Les femmes, dans le film de Salzberg, disent “nos sexes sont chez le médecin, nos sexes sont dans le plaisir, et nous, on est ou avec nos sexes ? : le geste de réappropriation notamment par le médium filmique est ainsi résumé.



Dans un cinétract réalisé par Agnès Varda en 1975, Réponse de femmes, au milieu de plans rappelant la configuration de chorale du documentaire de Salzberg, une phrase résonne aussi : “Si notre sexe est lieu de plaisir d’amour et d’enfants, comment le vivre ? Comment vivre notre sexe ?

Un film et un dialogue en construction

un film qui se fait sous nos yeux

Si la cinéaste pose des questions précises à sa mère au début du film et si le cheminement de ces questions paraît réfléchi, il nous semble que le film demeure l’œuvre d’un dialogue ouvert et perpétuel en plus d’être en permanence une œuvre en construction.









La séquence d’ouverture dont différents éléments peuvent être analysés montre aussi à quel point la cinéaste laisse advenir le spontané : elle ne peut savoir comment sa mère va réagir, réaction qui semble en partie régir la suite du film, et la dimension spéculaire qu’il prend. Elle ne peut pas prévoir non plus l’accès qui lui sera donné aux archives du groupe de femmes, ni ce que les militantes auront à témoigner, ou non. Il s’agit pour elle, dans une progression logique au sein du film, de créer sa mise en scène autour du réel qui se présente à elle.


Dans le livret, la cinéaste explique que, du fait de la difficulté de sa mère à se livrer et dans une volonté physique de ne pas être réduite au cadre imposé par la caméra, elle a dû lui laisser le loisir de se déplacer, se mouvoir dans l’espace et sortir du champ, voire cesser de la filmer.


De ce fait, la mise en scène et la manière dont Anna filme sa mère évoluent au cours du film quand elle comprend cet aspect. Elle comprend qu’elle doit apprendre à faire avec la manière dont Liliane veut être représentée, non pas enfermée dans un cadre et des conceptions fausses, des mythes, et doit la filmer dans son mouvement, quand elle s’éloigne, dans son mutisme parfois, notamment dans une longue séquence dans le train où elle ne parle presque pas.
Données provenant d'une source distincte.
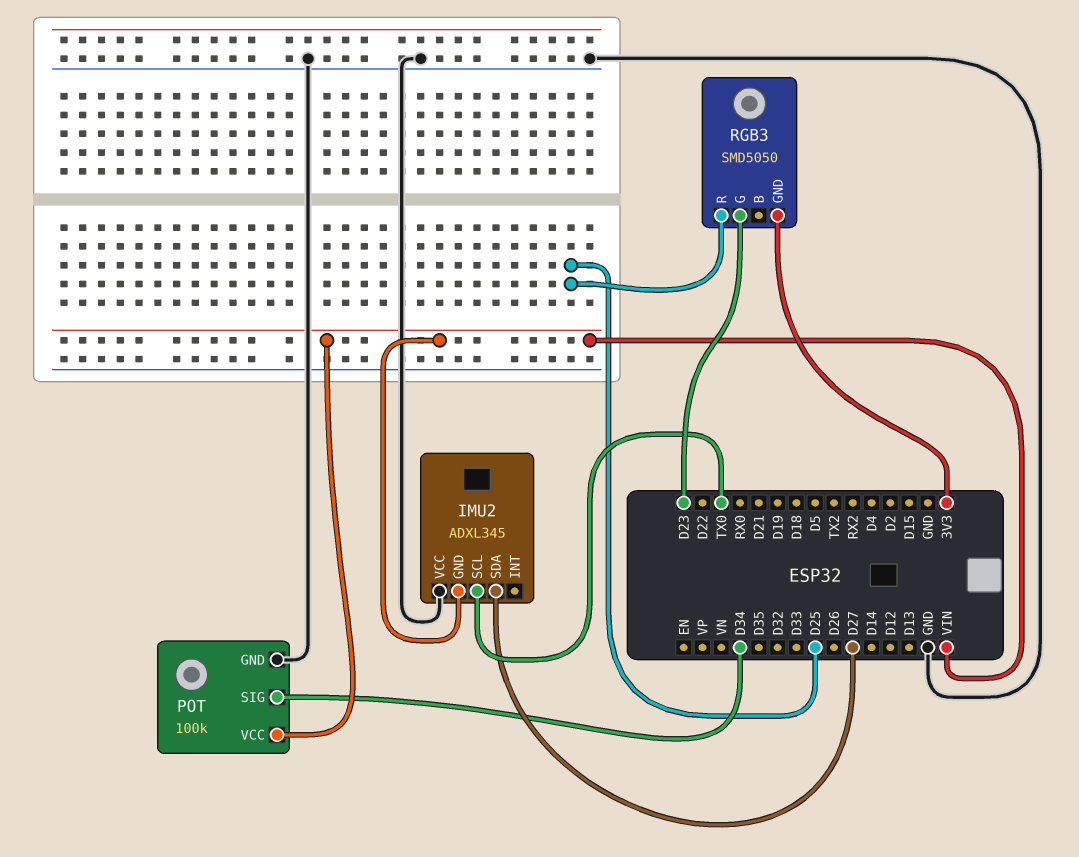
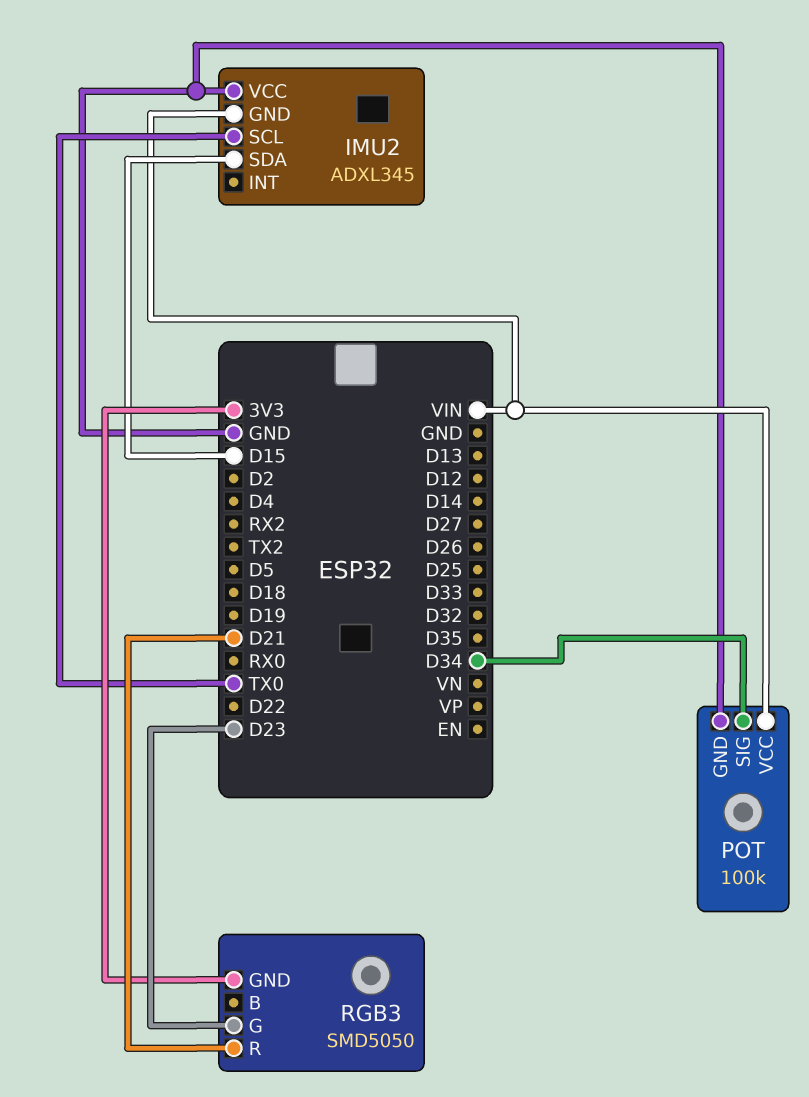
IMU2 pin SDA: D27 -> D15
RGB3 pin R: D25 -> D21

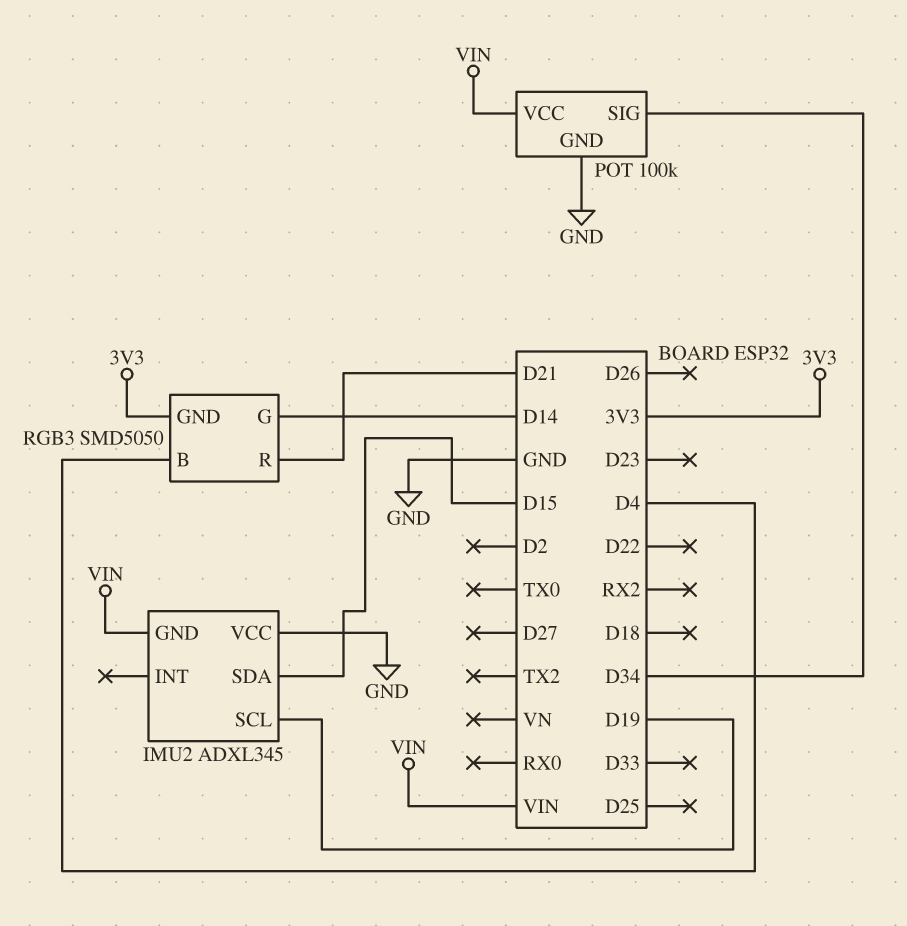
IMU2 pin SCL: TX0 -> D19
RGB3 pin B: none -> D4
RGB3 pin G: D23 -> D14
Dans son rapport aux archives et à leur accès comme dans l’accès de la cinéaste à la parole des femmes du film, le film met en abîme son processus fastidieux et long.

une porte vers un dialogue perpétuel

Le film est un dialogue en construction avec la mère, la cinéaste, le MLAC et le spectateur : le film, s’il crée un lien et une forme de réconciliation, demeure un dialogue avec des questions ouvertes, qui n’y trouvent pas de réponse fondamentale.
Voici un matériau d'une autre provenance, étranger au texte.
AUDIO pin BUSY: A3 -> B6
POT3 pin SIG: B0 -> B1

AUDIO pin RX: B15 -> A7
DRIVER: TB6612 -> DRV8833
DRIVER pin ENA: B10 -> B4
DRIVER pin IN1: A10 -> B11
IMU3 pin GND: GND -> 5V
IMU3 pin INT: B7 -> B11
En faisant ce film, je suis devenue féministe sans que ma mère ne m’en dise un mot.

Dans l’approche même de Salzberg, il y a un film en construction comme son identité de femme et de féministe : elle dit devenir féministe en faisant le film, qui est aussi une découverte de sa mère, du vécu de la maternité en général.


Le film s’achève sur une manifestation féministe plus actuelle et des images d’un film expérimental autour de la cinéaste elle-même mise en scène nue, mêlant générations de militantisme et expérience de l’intime : le vécu de femme s’inscrit dans une expérience collective de lutte, mais aussi dans un fort rapport à l’intime.


Là où le film reste un dialogue, c’est aussi par l’ambiguïté de la relation d’Anna à sa mère : s’il semble y avoir une réconciliation possible et si sa mère est une grande partie du film, elle explique par écrit son profond refus de se livrer à l’image et dans le dialogue : peut-être une part de réponse se tient dans cette ambiguïté et dans la difficulté à cadrer tout ce que renferment ces années de militantisme et ce vécu maternel et de femme.


C’est ainsi que la cinéaste invite avant tout à réfléchir sur notre rapport aux images documentaires, au vécu intime de femme et aux relations entre générations de féminisme dans leurs tensions et leurs liens essentiels.